Orthodox people say there’s nothing but the ecumenical councils? This sounds like another thing that is being thrown into the thread in order to pile up as many possible reasons why the Orthodox are wrong as an individual poster can think of and hopefully find other posters to agree with them, whether they correspond to reality or anything that’s actually being discussed or not. From a randomly-chosen
timeline of Church history from an Eastern Orthodox perspective, we find the following significant events happening after 787 AD (the date of the last council recognized so far by the EO):
- 988 Conversion of Rus’ (Russia) begins.
· 1054 The Great Schism occurs. Two major issues include Rome’s claim to a universal papal supremacy and her addition of the filioque clause to the Nicene Creed. The Photian Schism (880) further complicates the debate.
· 1066 Norman Conquest of Britain. Orthodox hierarchs are replaced with those loyal to Rome.
· 1095 The Crusades begun by the Roman Church.

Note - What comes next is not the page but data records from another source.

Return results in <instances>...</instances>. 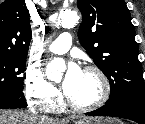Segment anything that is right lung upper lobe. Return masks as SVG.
Listing matches in <instances>:
<instances>
[{"label": "right lung upper lobe", "instance_id": "cb5924a9", "mask_svg": "<svg viewBox=\"0 0 145 124\" xmlns=\"http://www.w3.org/2000/svg\"><path fill=\"white\" fill-rule=\"evenodd\" d=\"M31 36L25 0H6L1 3L0 54L27 57Z\"/></svg>", "mask_w": 145, "mask_h": 124}]
</instances>
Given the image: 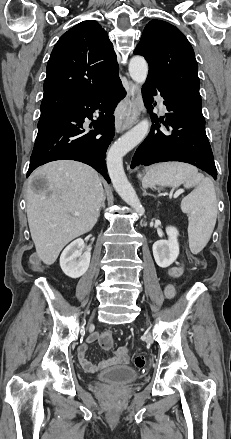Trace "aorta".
<instances>
[{
	"instance_id": "1",
	"label": "aorta",
	"mask_w": 231,
	"mask_h": 439,
	"mask_svg": "<svg viewBox=\"0 0 231 439\" xmlns=\"http://www.w3.org/2000/svg\"><path fill=\"white\" fill-rule=\"evenodd\" d=\"M129 74L137 84L142 85L145 82L148 74V64L144 57L137 55L131 58ZM149 128L150 122L147 119L140 121L114 142L107 154V169L114 189L139 215H143L145 210L125 175L123 157L146 137Z\"/></svg>"
}]
</instances>
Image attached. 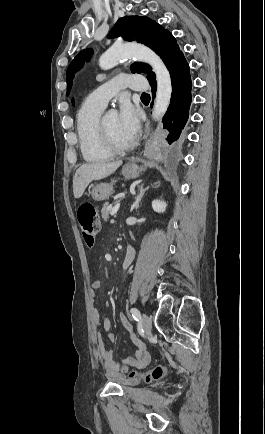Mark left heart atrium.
<instances>
[{
  "label": "left heart atrium",
  "instance_id": "left-heart-atrium-1",
  "mask_svg": "<svg viewBox=\"0 0 265 434\" xmlns=\"http://www.w3.org/2000/svg\"><path fill=\"white\" fill-rule=\"evenodd\" d=\"M140 113L137 108L130 104L127 98H121L118 124L124 139L132 143L138 136Z\"/></svg>",
  "mask_w": 265,
  "mask_h": 434
}]
</instances>
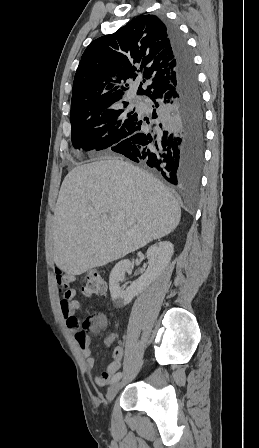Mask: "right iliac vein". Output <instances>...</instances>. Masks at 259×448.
Instances as JSON below:
<instances>
[{
	"instance_id": "1",
	"label": "right iliac vein",
	"mask_w": 259,
	"mask_h": 448,
	"mask_svg": "<svg viewBox=\"0 0 259 448\" xmlns=\"http://www.w3.org/2000/svg\"><path fill=\"white\" fill-rule=\"evenodd\" d=\"M121 387V383L120 382H115L109 389L107 392V401L108 403H110L115 396L117 395V393L119 392Z\"/></svg>"
}]
</instances>
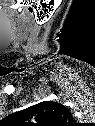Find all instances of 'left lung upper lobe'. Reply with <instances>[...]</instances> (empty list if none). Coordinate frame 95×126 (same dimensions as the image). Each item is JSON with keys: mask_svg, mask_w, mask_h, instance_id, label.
Listing matches in <instances>:
<instances>
[{"mask_svg": "<svg viewBox=\"0 0 95 126\" xmlns=\"http://www.w3.org/2000/svg\"><path fill=\"white\" fill-rule=\"evenodd\" d=\"M10 123L17 126H71L73 117L63 104L43 101L11 114Z\"/></svg>", "mask_w": 95, "mask_h": 126, "instance_id": "left-lung-upper-lobe-1", "label": "left lung upper lobe"}]
</instances>
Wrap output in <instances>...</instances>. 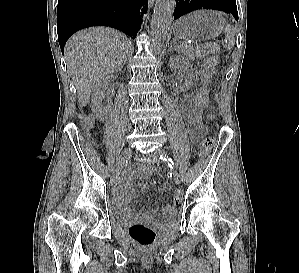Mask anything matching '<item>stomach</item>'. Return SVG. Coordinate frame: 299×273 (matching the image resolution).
Masks as SVG:
<instances>
[{
  "instance_id": "obj_1",
  "label": "stomach",
  "mask_w": 299,
  "mask_h": 273,
  "mask_svg": "<svg viewBox=\"0 0 299 273\" xmlns=\"http://www.w3.org/2000/svg\"><path fill=\"white\" fill-rule=\"evenodd\" d=\"M224 26L225 21L217 12L202 10L180 18L174 33L179 38L200 42L219 35Z\"/></svg>"
}]
</instances>
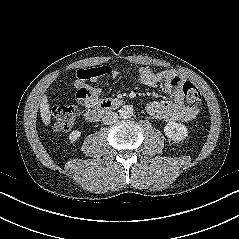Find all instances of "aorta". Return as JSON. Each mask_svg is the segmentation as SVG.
<instances>
[{
  "instance_id": "aorta-1",
  "label": "aorta",
  "mask_w": 239,
  "mask_h": 239,
  "mask_svg": "<svg viewBox=\"0 0 239 239\" xmlns=\"http://www.w3.org/2000/svg\"><path fill=\"white\" fill-rule=\"evenodd\" d=\"M119 114L122 118H130L133 116V108L130 105H124L120 108Z\"/></svg>"
}]
</instances>
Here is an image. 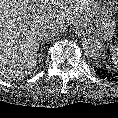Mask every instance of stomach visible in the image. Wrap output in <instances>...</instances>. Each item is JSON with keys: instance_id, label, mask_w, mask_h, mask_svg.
Returning <instances> with one entry per match:
<instances>
[{"instance_id": "0dacf381", "label": "stomach", "mask_w": 118, "mask_h": 118, "mask_svg": "<svg viewBox=\"0 0 118 118\" xmlns=\"http://www.w3.org/2000/svg\"><path fill=\"white\" fill-rule=\"evenodd\" d=\"M115 31V23L110 17H104L97 24V32L101 34L104 40L112 38Z\"/></svg>"}]
</instances>
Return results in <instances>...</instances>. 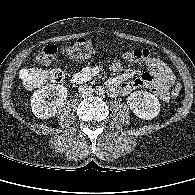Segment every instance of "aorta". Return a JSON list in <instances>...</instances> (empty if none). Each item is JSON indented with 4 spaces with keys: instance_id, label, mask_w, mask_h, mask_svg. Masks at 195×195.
Returning a JSON list of instances; mask_svg holds the SVG:
<instances>
[{
    "instance_id": "aorta-1",
    "label": "aorta",
    "mask_w": 195,
    "mask_h": 195,
    "mask_svg": "<svg viewBox=\"0 0 195 195\" xmlns=\"http://www.w3.org/2000/svg\"><path fill=\"white\" fill-rule=\"evenodd\" d=\"M95 92L97 93V95L101 96V95L104 94V89H103V87L98 86V87L96 88Z\"/></svg>"
}]
</instances>
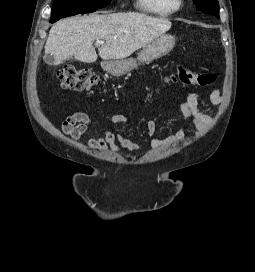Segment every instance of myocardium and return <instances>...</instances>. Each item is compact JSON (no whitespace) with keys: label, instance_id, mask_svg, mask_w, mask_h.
I'll list each match as a JSON object with an SVG mask.
<instances>
[{"label":"myocardium","instance_id":"obj_1","mask_svg":"<svg viewBox=\"0 0 255 272\" xmlns=\"http://www.w3.org/2000/svg\"><path fill=\"white\" fill-rule=\"evenodd\" d=\"M174 1H176L179 6H181V4L183 2V0H174Z\"/></svg>","mask_w":255,"mask_h":272}]
</instances>
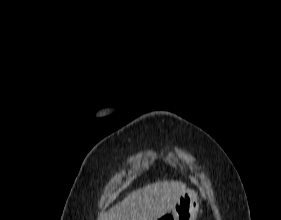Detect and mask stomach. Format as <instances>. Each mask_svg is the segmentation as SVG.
Here are the masks:
<instances>
[{
	"instance_id": "stomach-1",
	"label": "stomach",
	"mask_w": 281,
	"mask_h": 220,
	"mask_svg": "<svg viewBox=\"0 0 281 220\" xmlns=\"http://www.w3.org/2000/svg\"><path fill=\"white\" fill-rule=\"evenodd\" d=\"M199 209L197 193L185 189L172 208V213L164 215L160 220H195Z\"/></svg>"
}]
</instances>
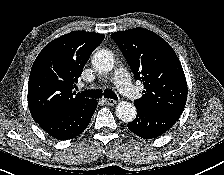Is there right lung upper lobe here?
I'll return each instance as SVG.
<instances>
[{
  "mask_svg": "<svg viewBox=\"0 0 224 175\" xmlns=\"http://www.w3.org/2000/svg\"><path fill=\"white\" fill-rule=\"evenodd\" d=\"M103 34L74 31L50 42L37 56L28 82V105L38 122L55 113L88 104L72 91Z\"/></svg>",
  "mask_w": 224,
  "mask_h": 175,
  "instance_id": "1",
  "label": "right lung upper lobe"
}]
</instances>
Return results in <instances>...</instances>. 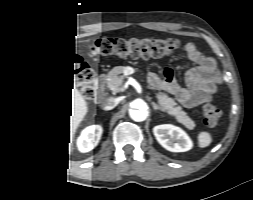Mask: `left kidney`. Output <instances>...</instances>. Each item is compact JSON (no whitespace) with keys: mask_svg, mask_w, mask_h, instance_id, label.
I'll return each mask as SVG.
<instances>
[{"mask_svg":"<svg viewBox=\"0 0 253 200\" xmlns=\"http://www.w3.org/2000/svg\"><path fill=\"white\" fill-rule=\"evenodd\" d=\"M193 125L191 121V126ZM153 133L157 141L168 151L185 152L193 147L190 137L181 128L172 124L155 126Z\"/></svg>","mask_w":253,"mask_h":200,"instance_id":"left-kidney-1","label":"left kidney"}]
</instances>
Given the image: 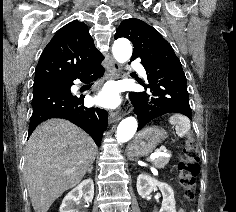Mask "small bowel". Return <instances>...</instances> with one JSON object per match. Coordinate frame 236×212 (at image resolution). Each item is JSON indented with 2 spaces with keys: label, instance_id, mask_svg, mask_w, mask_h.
I'll list each match as a JSON object with an SVG mask.
<instances>
[{
  "label": "small bowel",
  "instance_id": "1",
  "mask_svg": "<svg viewBox=\"0 0 236 212\" xmlns=\"http://www.w3.org/2000/svg\"><path fill=\"white\" fill-rule=\"evenodd\" d=\"M178 212H183V210H182V209H180Z\"/></svg>",
  "mask_w": 236,
  "mask_h": 212
}]
</instances>
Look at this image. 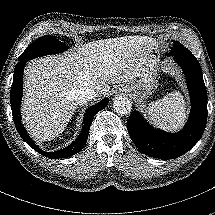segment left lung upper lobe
Wrapping results in <instances>:
<instances>
[{"mask_svg": "<svg viewBox=\"0 0 215 215\" xmlns=\"http://www.w3.org/2000/svg\"><path fill=\"white\" fill-rule=\"evenodd\" d=\"M182 49H186L183 45H181L179 42L174 41L173 47L171 48V51H179Z\"/></svg>", "mask_w": 215, "mask_h": 215, "instance_id": "obj_1", "label": "left lung upper lobe"}]
</instances>
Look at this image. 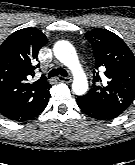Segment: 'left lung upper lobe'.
I'll return each instance as SVG.
<instances>
[{"label": "left lung upper lobe", "mask_w": 135, "mask_h": 165, "mask_svg": "<svg viewBox=\"0 0 135 165\" xmlns=\"http://www.w3.org/2000/svg\"><path fill=\"white\" fill-rule=\"evenodd\" d=\"M86 38L93 48L95 69L93 85L81 97L120 115L135 98V56L119 36L106 29H93ZM100 67L104 79L99 75Z\"/></svg>", "instance_id": "obj_1"}]
</instances>
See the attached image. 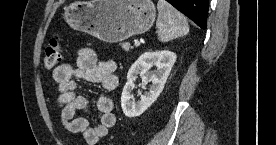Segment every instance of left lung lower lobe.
<instances>
[{
    "label": "left lung lower lobe",
    "mask_w": 276,
    "mask_h": 145,
    "mask_svg": "<svg viewBox=\"0 0 276 145\" xmlns=\"http://www.w3.org/2000/svg\"><path fill=\"white\" fill-rule=\"evenodd\" d=\"M176 9L192 19L199 27L206 29L208 0H167Z\"/></svg>",
    "instance_id": "0a47b994"
}]
</instances>
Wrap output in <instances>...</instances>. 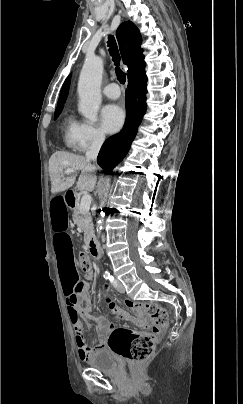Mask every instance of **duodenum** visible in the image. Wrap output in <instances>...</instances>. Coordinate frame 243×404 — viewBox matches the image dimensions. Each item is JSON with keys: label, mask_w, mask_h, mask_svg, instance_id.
I'll return each instance as SVG.
<instances>
[{"label": "duodenum", "mask_w": 243, "mask_h": 404, "mask_svg": "<svg viewBox=\"0 0 243 404\" xmlns=\"http://www.w3.org/2000/svg\"><path fill=\"white\" fill-rule=\"evenodd\" d=\"M65 198H66L67 205L70 209L76 210L78 208V197H77V194L72 189L66 190ZM87 247H88L90 254L95 259L100 258L99 247H98L97 241L95 239H93V238L89 239L88 243H87Z\"/></svg>", "instance_id": "duodenum-1"}]
</instances>
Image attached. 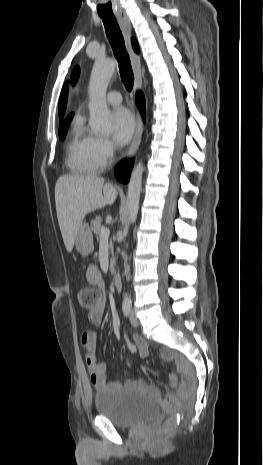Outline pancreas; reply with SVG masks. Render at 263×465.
Segmentation results:
<instances>
[{"mask_svg": "<svg viewBox=\"0 0 263 465\" xmlns=\"http://www.w3.org/2000/svg\"><path fill=\"white\" fill-rule=\"evenodd\" d=\"M102 227L103 226H102L101 217H96L94 220L91 221V229L94 232V234L96 235L97 239H99V237H100V231H101ZM109 247H110V250H111V253H112L111 263H110V270H111V272H113L114 265H115V257L113 255V245H112L111 241H110Z\"/></svg>", "mask_w": 263, "mask_h": 465, "instance_id": "obj_1", "label": "pancreas"}]
</instances>
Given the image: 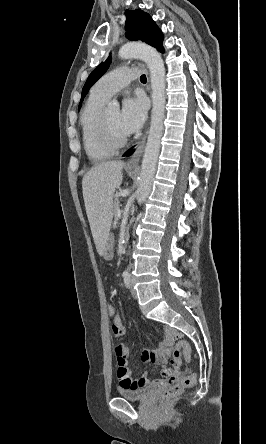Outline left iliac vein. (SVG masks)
Instances as JSON below:
<instances>
[{
  "label": "left iliac vein",
  "mask_w": 266,
  "mask_h": 444,
  "mask_svg": "<svg viewBox=\"0 0 266 444\" xmlns=\"http://www.w3.org/2000/svg\"><path fill=\"white\" fill-rule=\"evenodd\" d=\"M131 294H132V296H133L134 298L137 297V293H136V291H135L134 288H133V282H132V281H131Z\"/></svg>",
  "instance_id": "left-iliac-vein-1"
}]
</instances>
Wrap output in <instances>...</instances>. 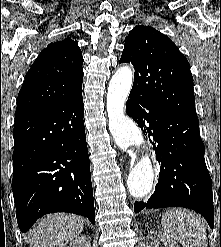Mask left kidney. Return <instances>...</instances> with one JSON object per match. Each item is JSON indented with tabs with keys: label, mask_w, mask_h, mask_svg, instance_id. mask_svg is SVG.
Returning <instances> with one entry per match:
<instances>
[{
	"label": "left kidney",
	"mask_w": 221,
	"mask_h": 247,
	"mask_svg": "<svg viewBox=\"0 0 221 247\" xmlns=\"http://www.w3.org/2000/svg\"><path fill=\"white\" fill-rule=\"evenodd\" d=\"M160 242H162L165 247H179L174 240H171L162 232H152L147 238V247H158Z\"/></svg>",
	"instance_id": "obj_1"
}]
</instances>
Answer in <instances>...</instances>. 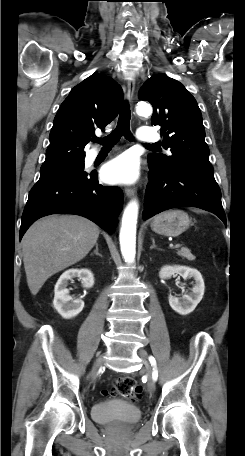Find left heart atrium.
Segmentation results:
<instances>
[{"mask_svg":"<svg viewBox=\"0 0 245 456\" xmlns=\"http://www.w3.org/2000/svg\"><path fill=\"white\" fill-rule=\"evenodd\" d=\"M140 173L138 157L131 152L123 153L109 161L102 170L103 178L114 184L135 182Z\"/></svg>","mask_w":245,"mask_h":456,"instance_id":"obj_1","label":"left heart atrium"}]
</instances>
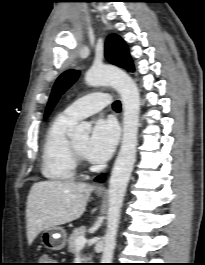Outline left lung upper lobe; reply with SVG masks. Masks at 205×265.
I'll return each instance as SVG.
<instances>
[{
    "mask_svg": "<svg viewBox=\"0 0 205 265\" xmlns=\"http://www.w3.org/2000/svg\"><path fill=\"white\" fill-rule=\"evenodd\" d=\"M105 57L114 65L130 72L134 71L133 62L130 58L128 48L118 35L112 34L108 36L105 44ZM79 74L80 71L71 69L59 76L53 86L46 107L45 118L49 116L60 96L77 80Z\"/></svg>",
    "mask_w": 205,
    "mask_h": 265,
    "instance_id": "5c2ea615",
    "label": "left lung upper lobe"
}]
</instances>
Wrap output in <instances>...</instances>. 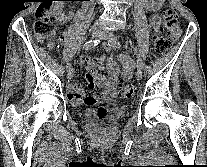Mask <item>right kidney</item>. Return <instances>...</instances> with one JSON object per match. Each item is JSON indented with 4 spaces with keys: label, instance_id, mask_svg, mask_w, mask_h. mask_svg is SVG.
I'll use <instances>...</instances> for the list:
<instances>
[{
    "label": "right kidney",
    "instance_id": "ca27d5eb",
    "mask_svg": "<svg viewBox=\"0 0 207 167\" xmlns=\"http://www.w3.org/2000/svg\"><path fill=\"white\" fill-rule=\"evenodd\" d=\"M64 3V1H55L54 3V15L59 21H66L71 18V16H65V14L62 12Z\"/></svg>",
    "mask_w": 207,
    "mask_h": 167
}]
</instances>
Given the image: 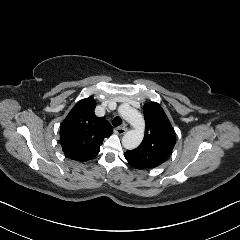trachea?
Returning a JSON list of instances; mask_svg holds the SVG:
<instances>
[{"label":"trachea","instance_id":"1","mask_svg":"<svg viewBox=\"0 0 240 240\" xmlns=\"http://www.w3.org/2000/svg\"><path fill=\"white\" fill-rule=\"evenodd\" d=\"M113 126L118 127L122 124V119L119 116H116L112 121Z\"/></svg>","mask_w":240,"mask_h":240}]
</instances>
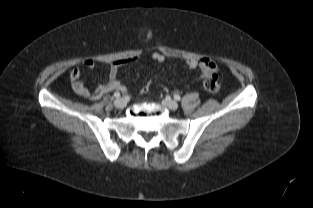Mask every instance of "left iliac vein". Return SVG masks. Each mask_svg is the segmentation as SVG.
<instances>
[{
  "label": "left iliac vein",
  "mask_w": 313,
  "mask_h": 208,
  "mask_svg": "<svg viewBox=\"0 0 313 208\" xmlns=\"http://www.w3.org/2000/svg\"><path fill=\"white\" fill-rule=\"evenodd\" d=\"M163 104L171 110H176L178 108V103L171 99L163 100Z\"/></svg>",
  "instance_id": "obj_1"
}]
</instances>
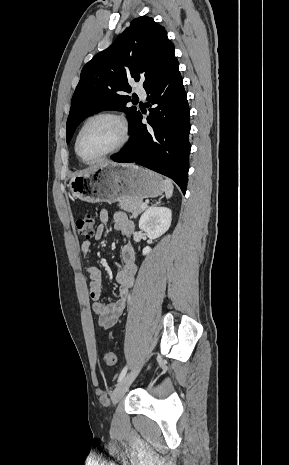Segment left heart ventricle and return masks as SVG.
<instances>
[{
    "instance_id": "1",
    "label": "left heart ventricle",
    "mask_w": 289,
    "mask_h": 465,
    "mask_svg": "<svg viewBox=\"0 0 289 465\" xmlns=\"http://www.w3.org/2000/svg\"><path fill=\"white\" fill-rule=\"evenodd\" d=\"M121 138L117 123L107 118L91 121L79 140V153L84 159H92L115 147Z\"/></svg>"
}]
</instances>
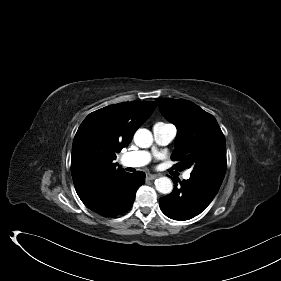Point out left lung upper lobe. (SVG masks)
Instances as JSON below:
<instances>
[{"mask_svg":"<svg viewBox=\"0 0 281 281\" xmlns=\"http://www.w3.org/2000/svg\"><path fill=\"white\" fill-rule=\"evenodd\" d=\"M164 116L177 127L174 168H191L192 174L224 179L225 137L213 115L187 100L156 99Z\"/></svg>","mask_w":281,"mask_h":281,"instance_id":"5c2ea615","label":"left lung upper lobe"}]
</instances>
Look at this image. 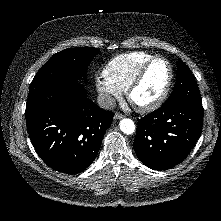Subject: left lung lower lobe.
<instances>
[{"label":"left lung lower lobe","mask_w":221,"mask_h":221,"mask_svg":"<svg viewBox=\"0 0 221 221\" xmlns=\"http://www.w3.org/2000/svg\"><path fill=\"white\" fill-rule=\"evenodd\" d=\"M202 104L164 103L138 120L133 148L139 160L154 170L173 168L189 154L201 135Z\"/></svg>","instance_id":"left-lung-lower-lobe-1"}]
</instances>
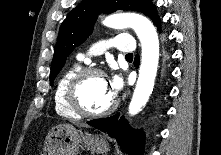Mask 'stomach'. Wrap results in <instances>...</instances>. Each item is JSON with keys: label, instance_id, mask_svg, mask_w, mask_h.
Segmentation results:
<instances>
[{"label": "stomach", "instance_id": "1", "mask_svg": "<svg viewBox=\"0 0 221 155\" xmlns=\"http://www.w3.org/2000/svg\"><path fill=\"white\" fill-rule=\"evenodd\" d=\"M80 147L92 154H106L109 143L101 134L82 133L70 124L53 127L45 140V155H77Z\"/></svg>", "mask_w": 221, "mask_h": 155}]
</instances>
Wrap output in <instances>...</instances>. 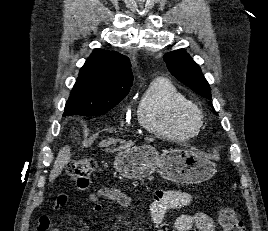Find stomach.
Instances as JSON below:
<instances>
[{
    "mask_svg": "<svg viewBox=\"0 0 268 231\" xmlns=\"http://www.w3.org/2000/svg\"><path fill=\"white\" fill-rule=\"evenodd\" d=\"M114 167L127 179H143L158 172L162 178L181 184L201 183L216 173V164L198 152L170 149L160 154L150 145L123 149Z\"/></svg>",
    "mask_w": 268,
    "mask_h": 231,
    "instance_id": "stomach-1",
    "label": "stomach"
}]
</instances>
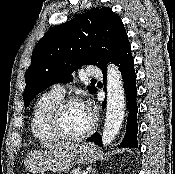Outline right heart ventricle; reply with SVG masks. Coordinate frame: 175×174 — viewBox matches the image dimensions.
<instances>
[{"label": "right heart ventricle", "mask_w": 175, "mask_h": 174, "mask_svg": "<svg viewBox=\"0 0 175 174\" xmlns=\"http://www.w3.org/2000/svg\"><path fill=\"white\" fill-rule=\"evenodd\" d=\"M62 96L50 91L39 97L35 103L32 118L31 131L34 138L41 143H52L58 139L48 128V114L51 108L60 100Z\"/></svg>", "instance_id": "right-heart-ventricle-1"}]
</instances>
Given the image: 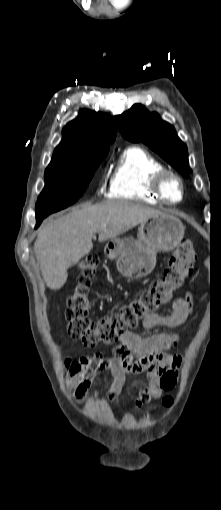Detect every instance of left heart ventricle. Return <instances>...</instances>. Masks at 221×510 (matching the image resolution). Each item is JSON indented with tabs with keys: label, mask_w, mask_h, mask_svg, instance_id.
<instances>
[{
	"label": "left heart ventricle",
	"mask_w": 221,
	"mask_h": 510,
	"mask_svg": "<svg viewBox=\"0 0 221 510\" xmlns=\"http://www.w3.org/2000/svg\"><path fill=\"white\" fill-rule=\"evenodd\" d=\"M165 193L170 200L176 201L181 196L179 185L174 180H168L165 185Z\"/></svg>",
	"instance_id": "b2bd125f"
}]
</instances>
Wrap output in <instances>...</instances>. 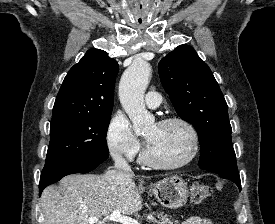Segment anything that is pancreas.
Wrapping results in <instances>:
<instances>
[{
  "label": "pancreas",
  "mask_w": 275,
  "mask_h": 224,
  "mask_svg": "<svg viewBox=\"0 0 275 224\" xmlns=\"http://www.w3.org/2000/svg\"><path fill=\"white\" fill-rule=\"evenodd\" d=\"M157 217L160 221L158 224H178V220L173 219L172 217H169L168 215H163V213L157 214Z\"/></svg>",
  "instance_id": "1"
}]
</instances>
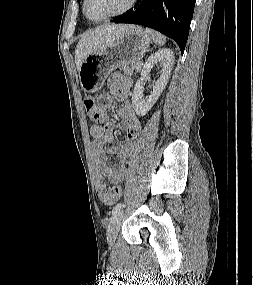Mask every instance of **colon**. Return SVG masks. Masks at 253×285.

The Sack of Constantinople (1204) adds to the estrangement between East and West.
· 1333 St. Gregory Palamas defends the Orthodox practice of hesychast spirituality and the use of the Jesus prayer.
· 1453 Turks overrun Constantinople; Byzantine Empire ends.
· 1517 Martin Luther nails his 95 Theses to the door of the Roman Church in Wittenberg, starting the Protestant Reformation.
· 1529 Church of England begins pulling away from Rome.
· 1794 Missionaries arrive on Kodiak Island in Alaska; Orthodoxy introduced to North America.
· 1870 Papal Infallibility becomes Roman dogma.
· 1988 One thousand years of Orthodoxy in Russia, as Orthodox Church world-wide maintains fullness of the Apostolic Faith.
The timeline found at Orthodoxwiki, an Eastern Orthodox Wikipedia, is much more in-depth and contains hundreds of important events that occurred after the last council to be recognized by the EO which certainly shaped the way that church operates and relates to the world today (we’re talking major works by Gregory Palamas and many others, the conversion of Russia to Christianity, the consecration of the first Orthodox church in China, the first publication of the Philokalia, etc).